I drive two hours to the airport every other day, before I make the flight to Vegas. There are no buses, but plenty of police. I got pulled over yesterday, and when the cop asked for my insurance card I only had one that was out of date. I’m afraid he might have been made suspicious by my question-mark head. When he fined me hundreds of dollars, I realized that Vegas had followed me here, to, the midnight strip spilling along Midwestern highways like a bloody mary tipped over on a long, flat bar. There is nowhere to sit without paying. Traps, fines, tolls, and trolls. He asks my job, where I am headed. “I’m a black jack dealer,” I say. I missed my flight, and had to buy another.

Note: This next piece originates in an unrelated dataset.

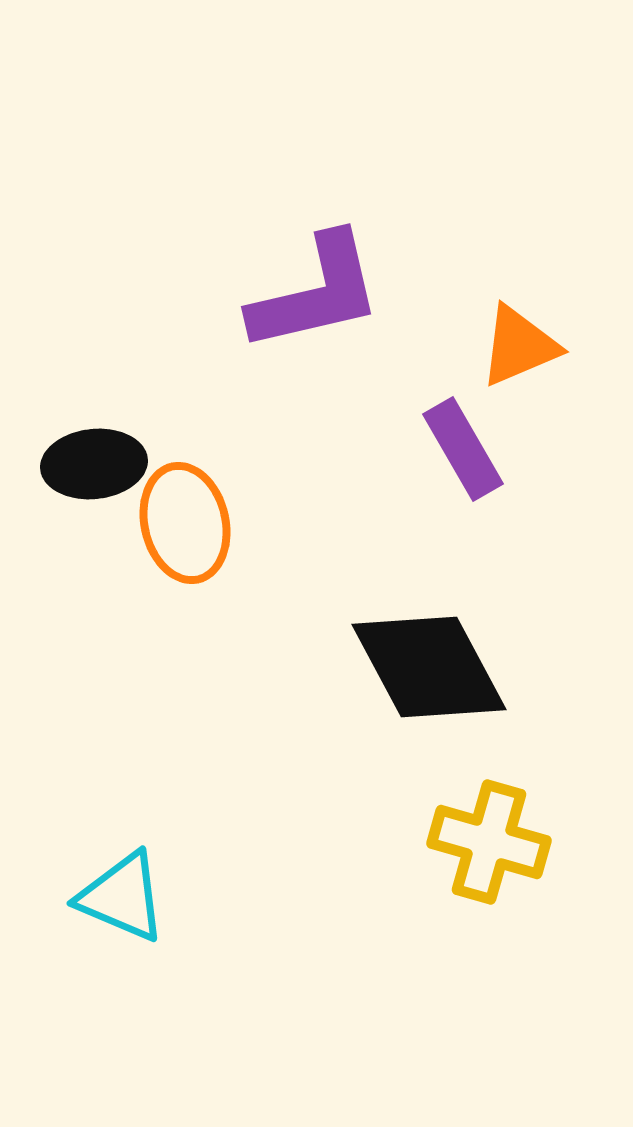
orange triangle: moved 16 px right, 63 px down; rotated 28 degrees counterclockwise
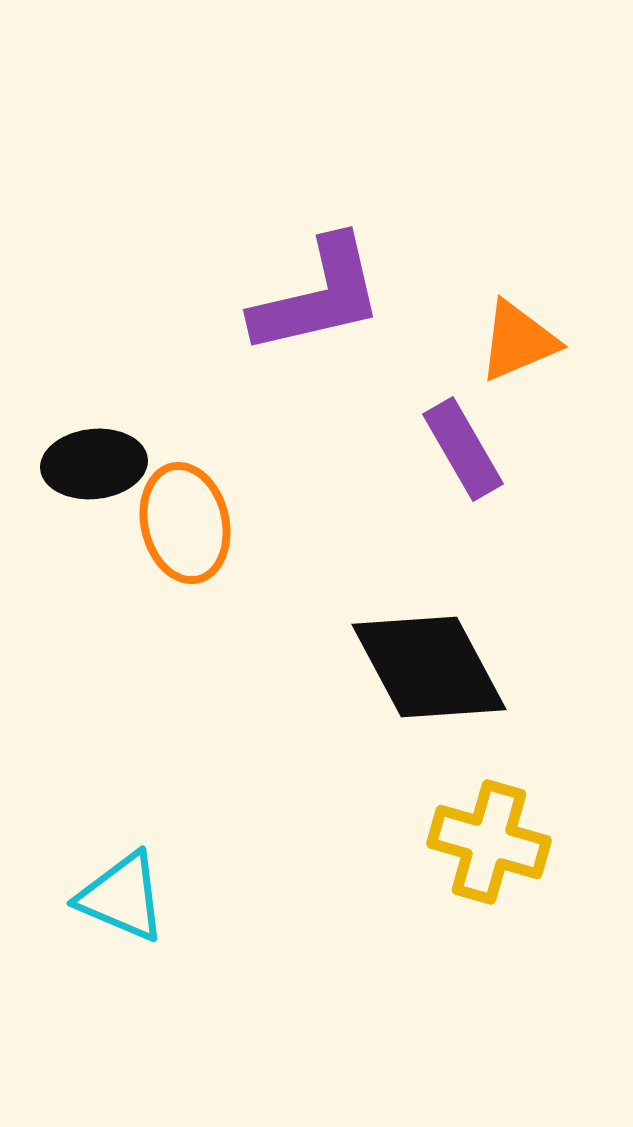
purple L-shape: moved 2 px right, 3 px down
orange triangle: moved 1 px left, 5 px up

I don’t believe in the hyper-real, post-structuralist critique. Las Vegas is real. Even the gaudiest bust of Ceasar is assembled from real plaster, Disney-esque monuments to monuments are made from real concrete and stone, and the ghouls of the strip have real bodies they have just forgotten, or been forced to sell. The water has to come from somewhere. Every Helsreach has its 1491. I was reminded of this, thankfully, when some of my family, who live in Vegas, picked us up from the lobby of the Imperial Palace, and drove us up out of the bowl of the city, into the mounded mountains stubbled with Joshua trees. They paid for a dinner at a lodge looking over a real landscape, with hummingbirds and pines.

It’s dark when as we drive back down, the beam from the apex of the Luxor, the brightest light in the world, pointing upwards to the absence of a moon. A species of Egyptian bat, unknown to this continent, was supposedly found fluttering around this luminous beacon: more victims of the strip. Let me be clear: I don’t believe in pyramids, and I don’t believe in war. If I am helping to build them, it’s because there are no jobs for hummingbirds.

Take your cards. Be careful. You never heard this from me.